--- INPUT Enclosed Below ---

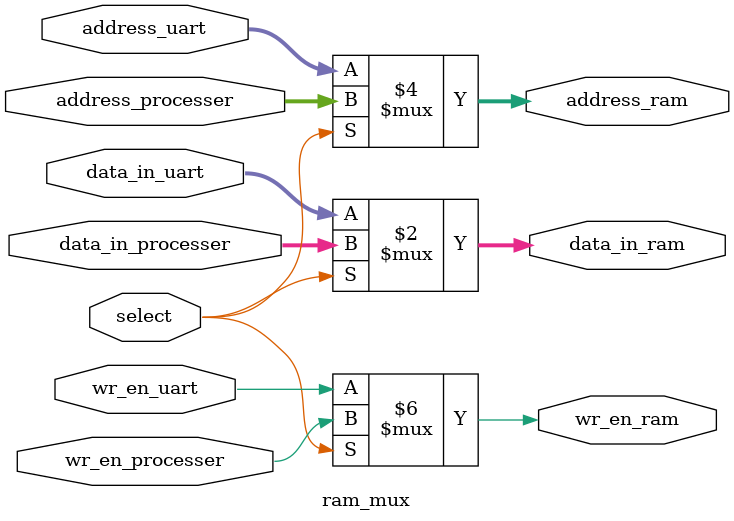
<source format=v>
module ram_mux (
	input select,
	input [7:0]data_in_uart,data_in_processer,
	input [15:0]address_uart,address_processer,
	input wr_en_uart,wr_en_processer,
	output [7:0] data_in_ram,
	output [15:0] address_ram,
	output wr_en_ram
);

	assign data_in_ram = (select==1'b0)? data_in_uart : data_in_processer ;

	assign address_ram = (select==1'b0)? address_uart : address_processer ;

	assign wr_en_ram   = (select==1'b0)? wr_en_uart   : wr_en_processer ;

endmodule 
</source>
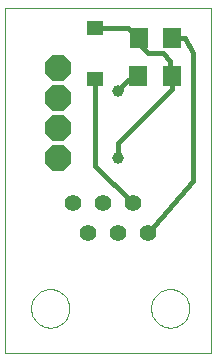
<source format=gbl>
G75*
G70*
%OFA0B0*%
%FSLAX24Y24*%
%IPPOS*%
%LPD*%
%AMOC8*
5,1,8,0,0,1.08239X$1,22.5*
%
%ADD10C,0.0000*%
%ADD11C,0.0554*%
%ADD12OC8,0.0850*%
%ADD13R,0.0630X0.0710*%
%ADD14R,0.0630X0.0709*%
%ADD15R,0.0579X0.0500*%
%ADD16C,0.0160*%
%ADD17C,0.0396*%
D10*
X000100Y001704D02*
X000100Y013200D01*
X006970Y013200D01*
X006970Y001704D01*
X000100Y001704D01*
X000960Y003204D02*
X000962Y003254D01*
X000968Y003304D01*
X000978Y003353D01*
X000991Y003402D01*
X001009Y003449D01*
X001030Y003495D01*
X001054Y003538D01*
X001082Y003580D01*
X001113Y003620D01*
X001147Y003657D01*
X001184Y003691D01*
X001224Y003722D01*
X001266Y003750D01*
X001309Y003774D01*
X001355Y003795D01*
X001402Y003813D01*
X001451Y003826D01*
X001500Y003836D01*
X001550Y003842D01*
X001600Y003844D01*
X001650Y003842D01*
X001700Y003836D01*
X001749Y003826D01*
X001798Y003813D01*
X001845Y003795D01*
X001891Y003774D01*
X001934Y003750D01*
X001976Y003722D01*
X002016Y003691D01*
X002053Y003657D01*
X002087Y003620D01*
X002118Y003580D01*
X002146Y003538D01*
X002170Y003495D01*
X002191Y003449D01*
X002209Y003402D01*
X002222Y003353D01*
X002232Y003304D01*
X002238Y003254D01*
X002240Y003204D01*
X002238Y003154D01*
X002232Y003104D01*
X002222Y003055D01*
X002209Y003006D01*
X002191Y002959D01*
X002170Y002913D01*
X002146Y002870D01*
X002118Y002828D01*
X002087Y002788D01*
X002053Y002751D01*
X002016Y002717D01*
X001976Y002686D01*
X001934Y002658D01*
X001891Y002634D01*
X001845Y002613D01*
X001798Y002595D01*
X001749Y002582D01*
X001700Y002572D01*
X001650Y002566D01*
X001600Y002564D01*
X001550Y002566D01*
X001500Y002572D01*
X001451Y002582D01*
X001402Y002595D01*
X001355Y002613D01*
X001309Y002634D01*
X001266Y002658D01*
X001224Y002686D01*
X001184Y002717D01*
X001147Y002751D01*
X001113Y002788D01*
X001082Y002828D01*
X001054Y002870D01*
X001030Y002913D01*
X001009Y002959D01*
X000991Y003006D01*
X000978Y003055D01*
X000968Y003104D01*
X000962Y003154D01*
X000960Y003204D01*
X004960Y003204D02*
X004962Y003254D01*
X004968Y003304D01*
X004978Y003353D01*
X004991Y003402D01*
X005009Y003449D01*
X005030Y003495D01*
X005054Y003538D01*
X005082Y003580D01*
X005113Y003620D01*
X005147Y003657D01*
X005184Y003691D01*
X005224Y003722D01*
X005266Y003750D01*
X005309Y003774D01*
X005355Y003795D01*
X005402Y003813D01*
X005451Y003826D01*
X005500Y003836D01*
X005550Y003842D01*
X005600Y003844D01*
X005650Y003842D01*
X005700Y003836D01*
X005749Y003826D01*
X005798Y003813D01*
X005845Y003795D01*
X005891Y003774D01*
X005934Y003750D01*
X005976Y003722D01*
X006016Y003691D01*
X006053Y003657D01*
X006087Y003620D01*
X006118Y003580D01*
X006146Y003538D01*
X006170Y003495D01*
X006191Y003449D01*
X006209Y003402D01*
X006222Y003353D01*
X006232Y003304D01*
X006238Y003254D01*
X006240Y003204D01*
X006238Y003154D01*
X006232Y003104D01*
X006222Y003055D01*
X006209Y003006D01*
X006191Y002959D01*
X006170Y002913D01*
X006146Y002870D01*
X006118Y002828D01*
X006087Y002788D01*
X006053Y002751D01*
X006016Y002717D01*
X005976Y002686D01*
X005934Y002658D01*
X005891Y002634D01*
X005845Y002613D01*
X005798Y002595D01*
X005749Y002582D01*
X005700Y002572D01*
X005650Y002566D01*
X005600Y002564D01*
X005550Y002566D01*
X005500Y002572D01*
X005451Y002582D01*
X005402Y002595D01*
X005355Y002613D01*
X005309Y002634D01*
X005266Y002658D01*
X005224Y002686D01*
X005184Y002717D01*
X005147Y002751D01*
X005113Y002788D01*
X005082Y002828D01*
X005054Y002870D01*
X005030Y002913D01*
X005009Y002959D01*
X004991Y003006D01*
X004978Y003055D01*
X004968Y003104D01*
X004962Y003154D01*
X004960Y003204D01*
D11*
X004850Y005704D03*
X004350Y006704D03*
X003850Y005704D03*
X003350Y006704D03*
X002850Y005704D03*
X002350Y006704D03*
D12*
X001850Y008204D03*
X001850Y009204D03*
X001850Y010204D03*
X001850Y011204D03*
D13*
X004540Y010954D03*
X005660Y010954D03*
D14*
X005651Y012204D03*
X004549Y012204D03*
D15*
X003100Y012550D03*
X003100Y010857D03*
D16*
X003100Y007954D01*
X004350Y006704D01*
X004850Y005704D02*
X006350Y007454D01*
X006350Y011704D01*
X006100Y012204D01*
X005651Y012204D01*
X005350Y011704D02*
X005600Y011454D01*
X005600Y011014D01*
X005660Y010954D01*
X005660Y010514D01*
X003850Y008704D01*
X003850Y008204D01*
X003850Y010454D02*
X004100Y010704D01*
X004350Y010954D01*
X004540Y010954D01*
X004850Y011704D02*
X005350Y011704D01*
X004850Y011704D02*
X004549Y012005D01*
X004549Y012204D01*
X004202Y012550D01*
X003100Y012550D01*
X004452Y012300D02*
X004549Y012204D01*
D17*
X003850Y010454D03*
X003850Y008204D03*
M02*

</source>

--- End of Enclosed INPUT ---

# ABOUT THIS EXERCISE:
Print the material above once more, exactly, minus the pictures.

# ANSWER SECTION:
<source format=v>
module ram_mux (
	input select,
	input [7:0]data_in_uart,data_in_processer,
	input [15:0]address_uart,address_processer,
	input wr_en_uart,wr_en_processer,
	output [7:0] data_in_ram,
	output [15:0] address_ram,
	output wr_en_ram
);

	assign data_in_ram = (select==1'b0)? data_in_uart : data_in_processer ;

	assign address_ram = (select==1'b0)? address_uart : address_processer ;

	assign wr_en_ram   = (select==1'b0)? wr_en_uart   : wr_en_processer ;

endmodule 
</source>
<source format=gbl>
G75*
G70*
%OFA0B0*%
%FSLAX24Y24*%
%IPPOS*%
%LPD*%
%AMOC8*
5,1,8,0,0,1.08239X$1,22.5*
%
%ADD10C,0.0000*%
%ADD11C,0.0554*%
%ADD12OC8,0.0850*%
%ADD13R,0.0630X0.0710*%
%ADD14R,0.0630X0.0709*%
%ADD15R,0.0579X0.0500*%
%ADD16C,0.0160*%
%ADD17C,0.0396*%
D10*
X000100Y001704D02*
X000100Y013200D01*
X006970Y013200D01*
X006970Y001704D01*
X000100Y001704D01*
X000960Y003204D02*
X000962Y003254D01*
X000968Y003304D01*
X000978Y003353D01*
X000991Y003402D01*
X001009Y003449D01*
X001030Y003495D01*
X001054Y003538D01*
X001082Y003580D01*
X001113Y003620D01*
X001147Y003657D01*
X001184Y003691D01*
X001224Y003722D01*
X001266Y003750D01*
X001309Y003774D01*
X001355Y003795D01*
X001402Y003813D01*
X001451Y003826D01*
X001500Y003836D01*
X001550Y003842D01*
X001600Y003844D01*
X001650Y003842D01*
X001700Y003836D01*
X001749Y003826D01*
X001798Y003813D01*
X001845Y003795D01*
X001891Y003774D01*
X001934Y003750D01*
X001976Y003722D01*
X002016Y003691D01*
X002053Y003657D01*
X002087Y003620D01*
X002118Y003580D01*
X002146Y003538D01*
X002170Y003495D01*
X002191Y003449D01*
X002209Y003402D01*
X002222Y003353D01*
X002232Y003304D01*
X002238Y003254D01*
X002240Y003204D01*
X002238Y003154D01*
X002232Y003104D01*
X002222Y003055D01*
X002209Y003006D01*
X002191Y002959D01*
X002170Y002913D01*
X002146Y002870D01*
X002118Y002828D01*
X002087Y002788D01*
X002053Y002751D01*
X002016Y002717D01*
X001976Y002686D01*
X001934Y002658D01*
X001891Y002634D01*
X001845Y002613D01*
X001798Y002595D01*
X001749Y002582D01*
X001700Y002572D01*
X001650Y002566D01*
X001600Y002564D01*
X001550Y002566D01*
X001500Y002572D01*
X001451Y002582D01*
X001402Y002595D01*
X001355Y002613D01*
X001309Y002634D01*
X001266Y002658D01*
X001224Y002686D01*
X001184Y002717D01*
X001147Y002751D01*
X001113Y002788D01*
X001082Y002828D01*
X001054Y002870D01*
X001030Y002913D01*
X001009Y002959D01*
X000991Y003006D01*
X000978Y003055D01*
X000968Y003104D01*
X000962Y003154D01*
X000960Y003204D01*
X004960Y003204D02*
X004962Y003254D01*
X004968Y003304D01*
X004978Y003353D01*
X004991Y003402D01*
X005009Y003449D01*
X005030Y003495D01*
X005054Y003538D01*
X005082Y003580D01*
X005113Y003620D01*
X005147Y003657D01*
X005184Y003691D01*
X005224Y003722D01*
X005266Y003750D01*
X005309Y003774D01*
X005355Y003795D01*
X005402Y003813D01*
X005451Y003826D01*
X005500Y003836D01*
X005550Y003842D01*
X005600Y003844D01*
X005650Y003842D01*
X005700Y003836D01*
X005749Y003826D01*
X005798Y003813D01*
X005845Y003795D01*
X005891Y003774D01*
X005934Y003750D01*
X005976Y003722D01*
X006016Y003691D01*
X006053Y003657D01*
X006087Y003620D01*
X006118Y003580D01*
X006146Y003538D01*
X006170Y003495D01*
X006191Y003449D01*
X006209Y003402D01*
X006222Y003353D01*
X006232Y003304D01*
X006238Y003254D01*
X006240Y003204D01*
X006238Y003154D01*
X006232Y003104D01*
X006222Y003055D01*
X006209Y003006D01*
X006191Y002959D01*
X006170Y002913D01*
X006146Y002870D01*
X006118Y002828D01*
X006087Y002788D01*
X006053Y002751D01*
X006016Y002717D01*
X005976Y002686D01*
X005934Y002658D01*
X005891Y002634D01*
X005845Y002613D01*
X005798Y002595D01*
X005749Y002582D01*
X005700Y002572D01*
X005650Y002566D01*
X005600Y002564D01*
X005550Y002566D01*
X005500Y002572D01*
X005451Y002582D01*
X005402Y002595D01*
X005355Y002613D01*
X005309Y002634D01*
X005266Y002658D01*
X005224Y002686D01*
X005184Y002717D01*
X005147Y002751D01*
X005113Y002788D01*
X005082Y002828D01*
X005054Y002870D01*
X005030Y002913D01*
X005009Y002959D01*
X004991Y003006D01*
X004978Y003055D01*
X004968Y003104D01*
X004962Y003154D01*
X004960Y003204D01*
D11*
X004850Y005704D03*
X004350Y006704D03*
X003850Y005704D03*
X003350Y006704D03*
X002850Y005704D03*
X002350Y006704D03*
D12*
X001850Y008204D03*
X001850Y009204D03*
X001850Y010204D03*
X001850Y011204D03*
D13*
X004540Y010954D03*
X005660Y010954D03*
D14*
X005651Y012204D03*
X004549Y012204D03*
D15*
X003100Y012550D03*
X003100Y010857D03*
D16*
X003100Y007954D01*
X004350Y006704D01*
X004850Y005704D02*
X006350Y007454D01*
X006350Y011704D01*
X006100Y012204D01*
X005651Y012204D01*
X005350Y011704D02*
X005600Y011454D01*
X005600Y011014D01*
X005660Y010954D01*
X005660Y010514D01*
X003850Y008704D01*
X003850Y008204D01*
X003850Y010454D02*
X004100Y010704D01*
X004350Y010954D01*
X004540Y010954D01*
X004850Y011704D02*
X005350Y011704D01*
X004850Y011704D02*
X004549Y012005D01*
X004549Y012204D01*
X004202Y012550D01*
X003100Y012550D01*
X004452Y012300D02*
X004549Y012204D01*
D17*
X003850Y010454D03*
X003850Y008204D03*
M02*

</source>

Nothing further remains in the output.